Perceived Benefits and Engagement
Despite the critiques, most participants expressed enthusiasm for the platform’s concept. Several referred to the approach as a “brilliant idea” and were eager to see it refined. They reported finding the interactive game enjoyable–one health care professional noted that the competitive element of trying to get the ball through the hoop “made it fun, so you forget you’re exercising.” Participants also believed the platform could increase patient motivation to perform rehabilitation exercises, as it “doesn’t feel like therapy” in the traditional sense. The relaxation task was seen as potentially useful for calming down patients before or after physical exercises, although it clearly needs improvement to be effective for everyone.
Practical Considerations (Accessibility)
Echoing the Delphi survey results, workshop participants raised practical questions. They debated whether the system would be used in clinics or at home. For home use, participants stressed the need for proper guidance and support: “If this was sent to patients, there would need to be a help guide or 24/7 tech support,” one participant said, concerned about less tech-savvy users. The idea of a shared device versus personal ownership was discussed; some felt a single headset could be used by multiple patients in a clinic if properly sanitized, while others thought long-term users would benefit from having their own device configured to their needs. Concerns about cost were mentioned again; one participant estimated “it’s [£]1000… (US $1330) I could not afford [this]” and hoped it would be provided through the NHS or insurance. These discussions highlight that for the platform to be implementable, issues of cost, training, and technical support must be addressed alongside its technical development.

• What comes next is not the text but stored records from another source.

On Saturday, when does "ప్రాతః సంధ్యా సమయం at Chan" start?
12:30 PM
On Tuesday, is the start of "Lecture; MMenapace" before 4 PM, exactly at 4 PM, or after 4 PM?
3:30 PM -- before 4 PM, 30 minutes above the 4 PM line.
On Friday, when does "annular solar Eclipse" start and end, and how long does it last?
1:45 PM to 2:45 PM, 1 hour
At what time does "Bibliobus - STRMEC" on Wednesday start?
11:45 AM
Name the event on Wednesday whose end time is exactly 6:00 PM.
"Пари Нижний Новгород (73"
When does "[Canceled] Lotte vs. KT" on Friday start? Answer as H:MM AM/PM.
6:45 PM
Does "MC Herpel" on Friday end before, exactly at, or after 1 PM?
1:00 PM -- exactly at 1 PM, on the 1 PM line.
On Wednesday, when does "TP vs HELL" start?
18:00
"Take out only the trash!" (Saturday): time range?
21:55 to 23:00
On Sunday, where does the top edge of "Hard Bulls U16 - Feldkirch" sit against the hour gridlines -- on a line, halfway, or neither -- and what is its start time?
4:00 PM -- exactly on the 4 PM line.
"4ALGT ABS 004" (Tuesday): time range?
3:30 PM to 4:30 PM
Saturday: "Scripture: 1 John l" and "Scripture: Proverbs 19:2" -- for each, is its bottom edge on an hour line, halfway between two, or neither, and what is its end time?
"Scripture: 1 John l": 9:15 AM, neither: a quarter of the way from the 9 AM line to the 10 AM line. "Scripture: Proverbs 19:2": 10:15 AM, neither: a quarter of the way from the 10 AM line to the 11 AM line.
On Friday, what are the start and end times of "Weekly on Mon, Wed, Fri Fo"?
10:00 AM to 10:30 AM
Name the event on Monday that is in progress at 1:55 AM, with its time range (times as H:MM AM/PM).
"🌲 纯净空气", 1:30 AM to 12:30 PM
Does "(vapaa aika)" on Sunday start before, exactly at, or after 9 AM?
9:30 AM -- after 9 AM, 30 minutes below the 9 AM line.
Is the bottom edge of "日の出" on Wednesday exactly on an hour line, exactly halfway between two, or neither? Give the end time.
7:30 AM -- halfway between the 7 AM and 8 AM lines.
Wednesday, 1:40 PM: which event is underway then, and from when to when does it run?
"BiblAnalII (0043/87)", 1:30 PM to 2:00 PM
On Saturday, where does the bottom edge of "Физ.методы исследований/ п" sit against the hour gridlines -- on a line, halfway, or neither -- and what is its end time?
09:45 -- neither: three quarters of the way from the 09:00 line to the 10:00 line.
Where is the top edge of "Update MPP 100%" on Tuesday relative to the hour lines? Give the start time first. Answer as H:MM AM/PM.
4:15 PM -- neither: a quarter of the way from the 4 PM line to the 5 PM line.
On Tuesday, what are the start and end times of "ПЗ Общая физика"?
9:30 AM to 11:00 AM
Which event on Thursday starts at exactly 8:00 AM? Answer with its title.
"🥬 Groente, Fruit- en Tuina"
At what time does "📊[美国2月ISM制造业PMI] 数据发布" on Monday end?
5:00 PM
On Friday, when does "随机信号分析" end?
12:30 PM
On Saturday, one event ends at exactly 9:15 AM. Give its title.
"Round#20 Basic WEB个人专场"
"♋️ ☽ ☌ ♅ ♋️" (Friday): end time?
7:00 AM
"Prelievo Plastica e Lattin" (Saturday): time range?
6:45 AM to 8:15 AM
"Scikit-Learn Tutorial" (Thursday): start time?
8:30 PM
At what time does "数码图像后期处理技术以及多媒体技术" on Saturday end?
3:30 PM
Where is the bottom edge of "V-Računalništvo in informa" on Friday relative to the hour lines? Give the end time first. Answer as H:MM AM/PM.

These thematic insights demonstrate the value of a mixed methods approach: the quantitative data identified where usability was strong or weak, and the qualitative data helped explain why those outcomes occurred. Crucially, the workshop confirmed that co-design is not only feasible but beneficial in developing neurotechnology for FND. Participants’ real-time feedback led us to identify specific improvements (eg, modifying the VR content and adding adjustable settings in the game) that we might not have fully appreciated without their involvement. The inclusion of both patients and clinicians ensured that the usability assessment considered practical use in a clinical context.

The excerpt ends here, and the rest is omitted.